The campus has embarked on a series of Free Speech seminars to discuss both the benefits and limits of speech in our society. The most recent to be announced is a panel discussion next week titled “Beyond the First: Healing and Harmful Speech,” which will focus on the impact of hate speech on our community.
Missing thus far in our discussion of recent events on campus is the impact that a highly militarized police presence had on many of our students. My interactions with students in the School of Social Welfare indicates that more concerning than the presence of hateful speakers and their supporters on campus was the presence of over 400 police in riot gear on multiple occasions.
My scholarship in the area of domestic violence has often focused on unintended consequences of well-meaning actions. The events of this past year on campus also require our attention to the unintended consequences of large numbers of police on our campus.
Social welfare students, at both the undergraduate and graduate level, are majority under-represented minority students, what we call here on campus URM students who are of African-American, LatinX or Native American descent. Others identify as GLBTQ or gender non-conforming. For many, they are the first in their family to attend college and have made many sacrifices to come to our campus. So amidst their excitement to start studies this fall they were confronted with lines of police in full riot gear on multiple days during their first weeks at Berkeley.
It is no secret that different communities in our country have historically experienced police in very different ways. The Black Lives Matter movement has raised our national awareness of the impact of police on black communities as well as others. While white communities may see police as sources of safety, many in communities of color and others often see police as a direct threat.
For example, one of our graduate student instructors had to meet three undocumented social welfare students at an off-campus site and escort them to campus so they could complete their final presentation this past spring on the day Ann Coulter was scheduled to speak. These students were terribly afraid that among the planned police presence there would be U.S. Immigration and Customs Enforcement officers and that they could possibly be taken into custody as they walked to their final presentation.
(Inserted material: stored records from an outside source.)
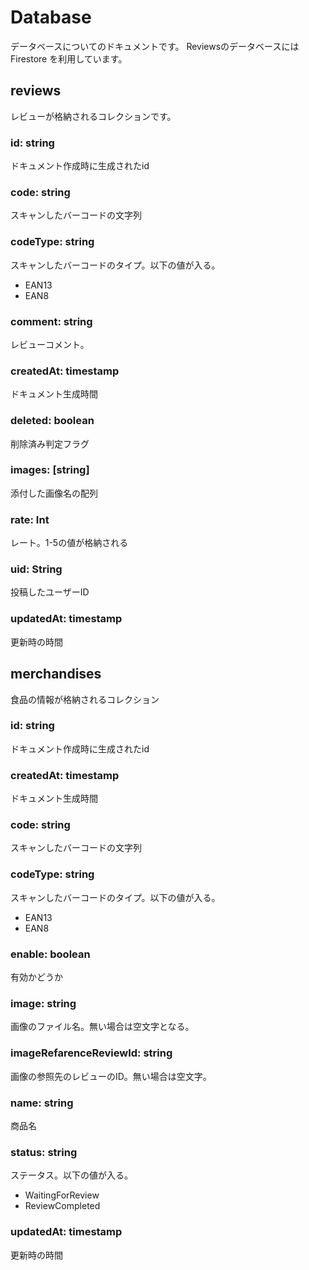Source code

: # Database
データベースについてのドキュメントです。
Reviewsのデータベースには Firestore を利用しています。


## reviews
レビューが格納されるコレクションです。

### id: string
ドキュメント作成時に生成されたid

### code: string
スキャンしたバーコードの文字列

### codeType: string
スキャンしたバーコードのタイプ。以下の値が入る。
- EAN13
- EAN8

### comment: string
レビューコメント。

### createdAt: timestamp
ドキュメント生成時間

### deleted: boolean
削除済み判定フラグ

### images: [string]
添付した画像名の配列

### rate: Int
レート。1-5の値が格納される

### uid: String
投稿したユーザーID

### updatedAt: timestamp
更新時の時間


## merchandises
食品の情報が格納されるコレクション

### id: string
ドキュメント作成時に生成されたid

### createdAt: timestamp
ドキュメント生成時間

### code: string
スキャンしたバーコードの文字列

### codeType: string
スキャンしたバーコードのタイプ。以下の値が入る。
- EAN13
- EAN8

### enable: boolean
有効かどうか

### image: string
画像のファイル名。無い場合は空文字となる。

### imageRefarenceReviewId: string
画像の参照先のレビューのID。無い場合は空文字。

### name: string
商品名

### status: string
ステータス。以下の値が入る。
- WaitingForReview
- ReviewCompleted

### updatedAt: timestamp
更新時の時間
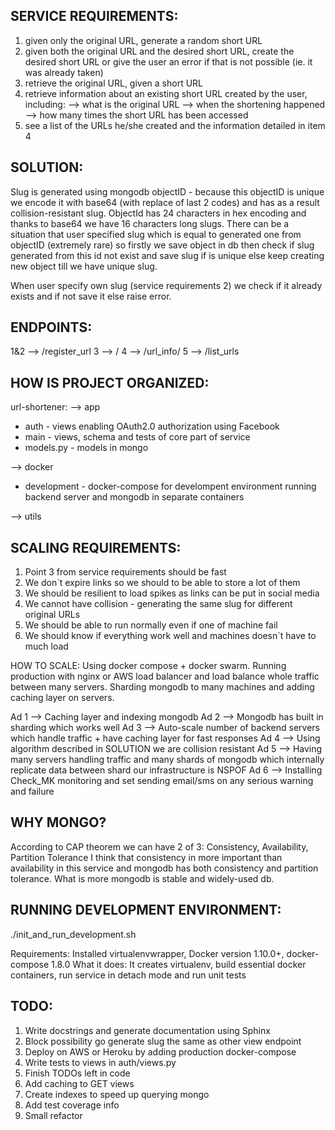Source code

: 
## SERVICE REQUIREMENTS:

1. given only the original URL, generate a random short URL
2. given both the original URL and the desired short URL, create the desired short URL or give the user an error if that is not possible (ie. it was already taken)
3. retrieve the original URL, given a short URL
4. retrieve information about an existing short URL created by the user, including:
 	--> what is the original URL
 	--> when the shortening happened
 	--> how many times the short URL has been accessed
5. see a list of the URLs he/she created and the information detailed in item 4


## SOLUTION:

Slug is generated using mongodb objectID - because this objectID is unique we encode it with base64 (with replace of last 2 codes) and has as a result collision-resistant slug.
ObjectId has 24 characters in hex encoding and thanks to base64 we have 16 characters long slugs.
There can be a situation that user specified slug which is equal to generated one from objectID (extremely rare) so firstly we save object in db then check if slug generated from this id not exist and save slug if is unique else keep creating new object till we have unique slug.

When user specify own slug (service requirements 2) we check if it already exists and if not save it else raise error.

## ENDPOINTS:

1&2 --> /register_url
3   --> /<slug>
4   --> /url_info/<slug>
5   --> /list_urls

## HOW IS PROJECT ORGANIZED:

url-shortener:
--> app
- auth - views enabling OAuth2.0 authorization using Facebook
- main - views, schema and tests of core part of service
- models.py - models in mongo

--> docker
- development - docker-compose for develompent environment running backend server and mongodb in
              separate containers

--> utils

## SCALING REQUIREMENTS:
1. Point 3 from service requirements should be fast
2. We don`t expire links so we should to be able to store a lot of them
3. We should be resilient to load spikes as links can be put in social media
4. We cannot have collision - generating the same slug for different original URLs
5. We should be able to run normally even if one of machine fail
6. We should know if everything work well and machines doesn`t have to much load

HOW TO SCALE:
Using docker compose + docker swarm.
Running production with nginx or AWS load balancer and load balance whole traffic between many servers.
Sharding mongodb to many machines and adding caching layer on servers.


Ad 1 --> Caching layer and indexing mongodb
Ad 2 --> Mongodb has built in sharding which works well
Ad 3 --> Auto-scale number of backend servers which handle traffic + have caching layer for fast responses
Ad 4 --> Using algorithm described in SOLUTION we are collision resistant
Ad 5 --> Having many servers handling traffic and many shards of mongodb which internally replicate data between
         shard our infrastructure is NSPOF
Ad 6 --> Installing Check_MK monitoring and set sending email/sms on any serious warning and failure

## WHY MONGO?
According to CAP theorem we can have 2 of 3: Consistency, Availability, Partition Tolerance
I think that consistency in more important than availability in this service and mongodb has both
consistency and partition tolerance. What is more mongodb is stable and widely-used db.

## RUNNING DEVELOPMENT ENVIRONMENT:
./init_and_run_development.sh

Requirements: Installed virtualenvwrapper, Docker version 1.10.0+, docker-compose 1.8.0
What it does: It creates virtualenv, build essential docker containers, run service in detach mode
              and run unit tests


## TODO:
1. Write docstrings and generate documentation using Sphinx
2. Block possibility go generate slug the same as other view endpoint
3. Deploy on AWS or Heroku by adding production docker-compose
4. Write tests to views in auth/views.py
5. Finish TODOs left in code
6. Add caching to GET views
7. Create indexes to speed up querying mongo
8. Add test coverage info
9. Small refactor
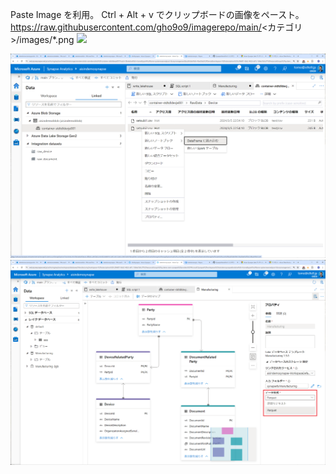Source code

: Paste Image を利用。
Ctrl + Alt + v でクリップボードの画像をペースト。
https://raw.githubusercontent.com/gho9o9/imagerepo/main/<カテゴリ>/images/*.png
![](https://raw.githubusercontent.com/gho9o9/imagerepo/main/Synapse/images/<hoge>.png)


![](images/o9o9_2024-03-15-21-48-22.png)
![](images/o9o9_2024-03-15-22-31-06.png)
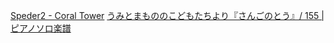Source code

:[Speder2 - Coral Tower](https://www.youtube.com/watch?v=9K8OfIn6VSA)
[うみとまもののこどもたちより『さんごのとう』/ 155 | ピアノソロ楽譜](https://www.youtube.com/watch?v=dmF11iV-5OU)

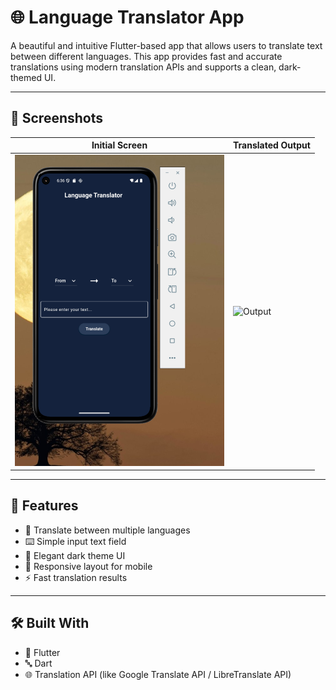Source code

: # 🌐 Language Translator App

A beautiful and intuitive Flutter-based app that allows users to translate text between different languages. This app provides fast and accurate translations using modern translation APIs and supports a clean, dark-themed UI.

---

## 📸 Screenshots

| Initial Screen | Translated Output |
|----------------|--------------------|
| ![Input](https://github.com/Balahariharan333/Language_Translator_App/blob/master/language_translator/LanguageTranslatorApp%20Screenshots/Screenshot%202025-06-12%20063657.png?raw=true)| ![Output](screenshots/translator_output.png) |



---

## 🧠 Features

- 🔄 Translate between multiple languages
- ⌨️ Simple input text field
- 🌙 Elegant dark theme UI
- 📲 Responsive layout for mobile
- ⚡ Fast translation results

---

## 🛠️ Built With

- 💙 Flutter
- 🔤 Dart
- 🌐 Translation API (like Google Translate API / LibreTranslate API)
During a dialogue last month with dozens of my own graduate students they consistently expressed the deep fear and intimidation that the huge police presence created for them. And students were not alone in this fear, faculty and staff of color voiced similar concerns about their own safety.
I have spoken to other deans about the traumatic impact of these events on students. One dean suggested I not use the term trauma as that portrays our students as weak “snowflakes.” My students are anything but snowflakes! Rather, they are incredible survivors of daily discrimination in their lives and communities. They deserve a Berkeley that does not replicate the danger they sense in their lives elsewhere.
This year our campus police have focused on providing physical safety during threatened actions as individuals and groups from around the country do battle at Berkeley. My hope and that of my students is that our administration and police will work closely with affected students, staff and faculty to design more sensitive approaches that balance the many different views of what creates safety for them on our campus.